Some closing thoughts: it’s not a race. In my opinion, the factorisation method is best appreciated in the sense that it makes use of simple mathematics with which most of us are familiar, and presents an opportunity to apply important computer science concepts such as recursion and flattening. However, it’s important to make sure that our methods are not only beautiful, but practical. Here are some benchmark results.

largest_prime_factor_brute_force:  0.150000 (  0.154819)
largest_prime_factor_flatiron:     0.050000 (  0.053146)
largest_prime_factor:             0.000000 (  0.000240)

The brute force method is 3 times slower that the flatiron method, and the flatiron method is 221 times slower than the factorisation method. This makes the brute force method approximately 650 times slower than the factorisation method.

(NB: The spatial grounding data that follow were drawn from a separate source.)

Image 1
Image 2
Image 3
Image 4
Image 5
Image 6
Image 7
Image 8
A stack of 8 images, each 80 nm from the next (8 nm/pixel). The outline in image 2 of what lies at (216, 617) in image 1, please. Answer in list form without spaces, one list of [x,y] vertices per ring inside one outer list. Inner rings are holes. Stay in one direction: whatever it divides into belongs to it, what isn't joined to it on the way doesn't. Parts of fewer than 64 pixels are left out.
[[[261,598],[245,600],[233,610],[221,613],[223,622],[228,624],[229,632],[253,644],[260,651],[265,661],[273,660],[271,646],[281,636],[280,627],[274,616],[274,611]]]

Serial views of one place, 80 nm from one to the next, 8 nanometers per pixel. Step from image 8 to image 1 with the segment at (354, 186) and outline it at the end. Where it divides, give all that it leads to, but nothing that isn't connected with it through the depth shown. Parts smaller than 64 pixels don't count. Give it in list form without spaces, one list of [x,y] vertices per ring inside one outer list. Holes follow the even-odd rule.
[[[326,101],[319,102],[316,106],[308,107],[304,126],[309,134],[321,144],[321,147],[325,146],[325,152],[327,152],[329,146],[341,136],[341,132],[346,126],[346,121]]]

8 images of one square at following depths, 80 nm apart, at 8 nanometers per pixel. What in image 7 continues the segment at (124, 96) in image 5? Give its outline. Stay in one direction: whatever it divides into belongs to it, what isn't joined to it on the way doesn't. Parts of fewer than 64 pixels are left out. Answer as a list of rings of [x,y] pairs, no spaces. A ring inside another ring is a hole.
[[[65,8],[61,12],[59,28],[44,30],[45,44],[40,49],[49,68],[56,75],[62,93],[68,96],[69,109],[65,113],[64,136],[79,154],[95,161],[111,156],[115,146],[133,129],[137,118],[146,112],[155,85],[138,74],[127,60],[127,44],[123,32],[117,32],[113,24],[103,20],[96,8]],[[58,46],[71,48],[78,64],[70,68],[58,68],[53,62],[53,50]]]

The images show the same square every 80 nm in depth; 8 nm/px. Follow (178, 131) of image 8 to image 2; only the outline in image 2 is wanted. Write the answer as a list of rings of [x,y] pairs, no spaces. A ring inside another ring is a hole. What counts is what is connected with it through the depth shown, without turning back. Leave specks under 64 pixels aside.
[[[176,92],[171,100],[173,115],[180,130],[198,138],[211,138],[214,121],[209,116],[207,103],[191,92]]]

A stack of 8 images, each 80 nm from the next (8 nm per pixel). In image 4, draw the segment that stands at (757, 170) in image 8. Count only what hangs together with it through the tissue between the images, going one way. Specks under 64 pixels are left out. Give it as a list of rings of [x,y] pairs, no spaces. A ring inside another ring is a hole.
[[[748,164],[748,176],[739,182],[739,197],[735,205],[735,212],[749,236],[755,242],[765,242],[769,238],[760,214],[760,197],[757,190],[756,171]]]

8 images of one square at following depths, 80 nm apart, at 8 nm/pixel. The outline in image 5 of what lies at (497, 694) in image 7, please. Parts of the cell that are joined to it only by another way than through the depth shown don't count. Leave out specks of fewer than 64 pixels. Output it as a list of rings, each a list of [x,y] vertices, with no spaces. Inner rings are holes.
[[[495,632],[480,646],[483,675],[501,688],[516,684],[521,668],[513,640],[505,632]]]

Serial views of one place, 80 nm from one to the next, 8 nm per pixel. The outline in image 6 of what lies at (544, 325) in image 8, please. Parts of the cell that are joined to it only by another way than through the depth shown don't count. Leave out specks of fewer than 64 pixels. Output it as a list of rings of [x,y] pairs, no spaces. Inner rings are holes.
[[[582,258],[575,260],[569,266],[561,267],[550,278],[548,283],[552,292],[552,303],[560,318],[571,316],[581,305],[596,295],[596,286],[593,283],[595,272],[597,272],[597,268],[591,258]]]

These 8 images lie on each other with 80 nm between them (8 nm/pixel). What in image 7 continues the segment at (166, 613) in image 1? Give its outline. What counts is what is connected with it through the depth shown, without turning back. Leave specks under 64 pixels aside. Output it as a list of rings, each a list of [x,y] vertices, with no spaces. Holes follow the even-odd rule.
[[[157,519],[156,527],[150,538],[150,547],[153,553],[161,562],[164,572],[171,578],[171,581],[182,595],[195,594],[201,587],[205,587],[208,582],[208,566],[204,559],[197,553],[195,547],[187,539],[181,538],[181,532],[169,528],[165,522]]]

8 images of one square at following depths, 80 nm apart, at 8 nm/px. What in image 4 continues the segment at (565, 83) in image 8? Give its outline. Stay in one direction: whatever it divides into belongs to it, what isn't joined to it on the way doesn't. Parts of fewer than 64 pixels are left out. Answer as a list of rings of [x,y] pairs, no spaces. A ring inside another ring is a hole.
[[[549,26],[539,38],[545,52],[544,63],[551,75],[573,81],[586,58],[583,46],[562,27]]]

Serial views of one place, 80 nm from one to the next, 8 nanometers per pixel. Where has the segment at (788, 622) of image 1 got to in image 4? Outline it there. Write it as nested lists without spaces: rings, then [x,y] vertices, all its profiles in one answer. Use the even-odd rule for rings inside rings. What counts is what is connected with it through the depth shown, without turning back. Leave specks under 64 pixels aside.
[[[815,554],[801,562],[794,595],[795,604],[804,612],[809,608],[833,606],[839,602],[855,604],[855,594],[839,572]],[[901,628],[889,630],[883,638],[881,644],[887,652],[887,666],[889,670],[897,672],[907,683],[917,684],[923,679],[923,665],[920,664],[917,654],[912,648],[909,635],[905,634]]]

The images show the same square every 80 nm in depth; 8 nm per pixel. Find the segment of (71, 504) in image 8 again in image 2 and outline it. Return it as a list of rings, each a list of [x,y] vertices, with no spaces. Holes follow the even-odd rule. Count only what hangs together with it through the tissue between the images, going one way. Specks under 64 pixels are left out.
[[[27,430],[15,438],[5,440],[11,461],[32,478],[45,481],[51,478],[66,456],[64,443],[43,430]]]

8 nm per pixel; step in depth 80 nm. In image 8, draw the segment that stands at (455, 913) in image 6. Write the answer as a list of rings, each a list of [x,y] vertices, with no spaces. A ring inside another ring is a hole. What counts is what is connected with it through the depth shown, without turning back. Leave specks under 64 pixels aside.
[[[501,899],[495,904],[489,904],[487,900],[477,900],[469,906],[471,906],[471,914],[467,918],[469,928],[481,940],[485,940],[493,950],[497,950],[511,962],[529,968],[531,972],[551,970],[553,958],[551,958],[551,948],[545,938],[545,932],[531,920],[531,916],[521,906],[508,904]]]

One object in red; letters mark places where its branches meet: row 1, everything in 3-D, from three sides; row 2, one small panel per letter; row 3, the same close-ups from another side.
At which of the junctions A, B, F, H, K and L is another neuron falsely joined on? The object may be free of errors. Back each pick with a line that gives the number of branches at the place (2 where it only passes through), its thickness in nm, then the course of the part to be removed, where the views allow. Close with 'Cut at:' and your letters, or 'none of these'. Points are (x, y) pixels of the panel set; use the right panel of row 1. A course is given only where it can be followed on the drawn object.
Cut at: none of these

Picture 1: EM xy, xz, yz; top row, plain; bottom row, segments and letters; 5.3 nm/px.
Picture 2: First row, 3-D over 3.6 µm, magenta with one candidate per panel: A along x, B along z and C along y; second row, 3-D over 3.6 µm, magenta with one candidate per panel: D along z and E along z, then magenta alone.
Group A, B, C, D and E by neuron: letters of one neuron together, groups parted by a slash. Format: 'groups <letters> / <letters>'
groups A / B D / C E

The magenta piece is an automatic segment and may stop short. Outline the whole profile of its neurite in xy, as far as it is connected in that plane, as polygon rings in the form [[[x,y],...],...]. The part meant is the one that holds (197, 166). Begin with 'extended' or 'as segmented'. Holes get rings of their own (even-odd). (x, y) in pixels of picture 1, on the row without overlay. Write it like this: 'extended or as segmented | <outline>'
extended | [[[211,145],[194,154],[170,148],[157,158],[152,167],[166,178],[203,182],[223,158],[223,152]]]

Again, this all has to be taken with a grain of salt. Depending on the type of prime number, and the range of prime numbers under consideration, some methods, especially very advanced and specialised ones not considered here, or even the simplest ones, will have very specific regimes of optimality. The most useful takeaway is not which one is the ‘best,’ but that each has strengths and weaknesses which should be assessed and used as appropriate.